BERT optimization with PTQ on CPU

This is a sample use case of Olive to optimize a Bert model using onnx conversion, onnx transformers optimization, onnx quantization tuner and performance tuning.

Performs optimization pipeline:

  • PyTorch Model -> Onnx Model -> Transformers Optimized Onnx Model -> Quantized Onnx Model -> ONNX Runtime performance tuning

Prerequisites

Please go to example repository Quickstart Bert Example

Pip requirements

Install the necessary python packages:

python -m pip install -r requirements.txt

Run sample using config. The optimization techniques to run are specified in bert_ptq_cpu.json

First, install required packages according to passes.

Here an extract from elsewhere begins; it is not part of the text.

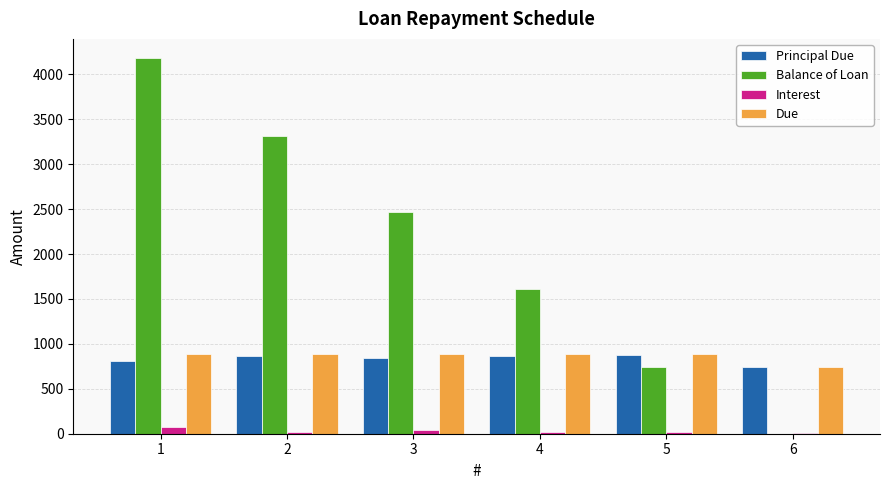

Between 3 and 6, which series saw the biggest shift?

Balance of Loan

olive run --config bert_ptq_cpu.json --setup

Then, optimize the model

olive run --config bert_ptq_cpu.json

or run simply with python code:

from olive.workflows import run as olive_run
olive_run("bert_ptq_cpu.json")

Optimize model automatically without selecting any optimization technique.

First, install required packages according to passes.

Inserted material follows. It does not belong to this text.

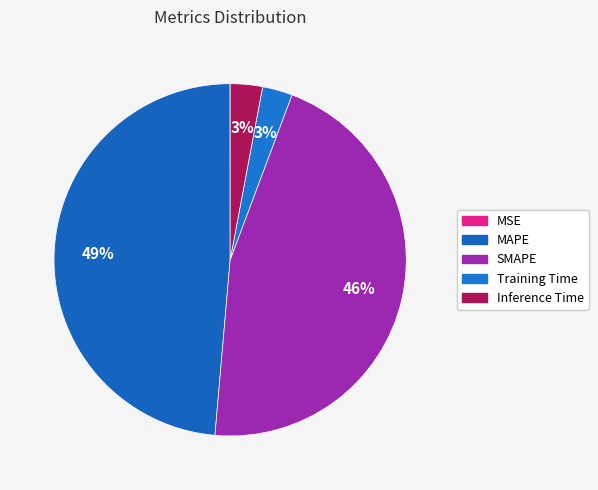

Combined, what portion of the pie is MSE and Inference Time?

3.0%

olive run --config bert_auto.json --setup

Then, optimize the model

olive run --config bert_auto.json

or run simply with python code:

from olive.workflows import run as olive_run
olive_run("bert_auto.json")

After running the above command, the model candidates and corresponding config will be saved in the output directory. You can then select the best model and config from the candidates and run the model with the selected config.